Drink more caffeine: advice to kidney disease patients
Patients with chronic kidney disease (CKD) who consume a lot of caffeine have a lower risk of dying than those who drink little or no caffeine, a study of US patients suggests.
Data from nearly 5000 CKD patients revealed an inverse relationship between caffeine consumption and all-cause mortality.
Those ingesting the highest levels of caffeine (median: 316mg/day) were 25% less likely to die over a median follow-up of five years than those who consumed the least caffeine (median: 3mg/day).
But the protective effect was limited to caffeine from soft drinks, with the study authors finding no significant association between coffee and tea and reduced mortality.

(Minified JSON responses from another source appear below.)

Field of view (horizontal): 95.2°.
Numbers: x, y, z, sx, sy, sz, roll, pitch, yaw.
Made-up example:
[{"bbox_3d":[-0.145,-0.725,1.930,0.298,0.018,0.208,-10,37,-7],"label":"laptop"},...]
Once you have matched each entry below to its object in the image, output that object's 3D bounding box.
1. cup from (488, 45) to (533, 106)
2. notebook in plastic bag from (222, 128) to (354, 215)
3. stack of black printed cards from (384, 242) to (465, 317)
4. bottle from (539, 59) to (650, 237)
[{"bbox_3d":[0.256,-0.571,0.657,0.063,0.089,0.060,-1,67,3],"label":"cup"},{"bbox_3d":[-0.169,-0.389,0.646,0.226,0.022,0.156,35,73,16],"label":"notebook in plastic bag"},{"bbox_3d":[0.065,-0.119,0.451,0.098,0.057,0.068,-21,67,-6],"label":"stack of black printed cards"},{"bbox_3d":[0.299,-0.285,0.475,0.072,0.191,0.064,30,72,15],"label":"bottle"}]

Lead author Dr Miguel Bigotte Vieira, from Centro Hospitalar Lisboa Norte in Portugal, said while the observational study did not prove that caffeine reduced the risk of death among patients with CKD, it suggested it had a protective effect.
The reduction in mortality remained after adjustment for factors such as age, gender, race, smoking, other diseases and diet.
“These results suggest that advising patients with kidney disease to drink more caffeine may reduce their mortality,” he said.
“This would represent a simple, clinically beneficial and inexpensive option, though this benefit should ideally be confirmed in a randomised clinical trial."
Participants underwent a physical examination and were interviewed after completing a 24-hour food recall diary, which was used to divide them into four groups according to increasing caffeine consumption.
CKD was defined by a glomerular filtration rate of less than 60mL/min/1.73m2 or a urinary albumin:creatinine ratio >30mg/g.
Patients with stage 5 disease on dialysis were excluded from the study.
There was also no link between the stage of kidney disease, urinary albumin:creatinine ratio categories, and caffeine consumption with regards all-cause mortality.
“Consequently, caffeine consumption appears to be safe through different stages of kidney disease,” the study authors said.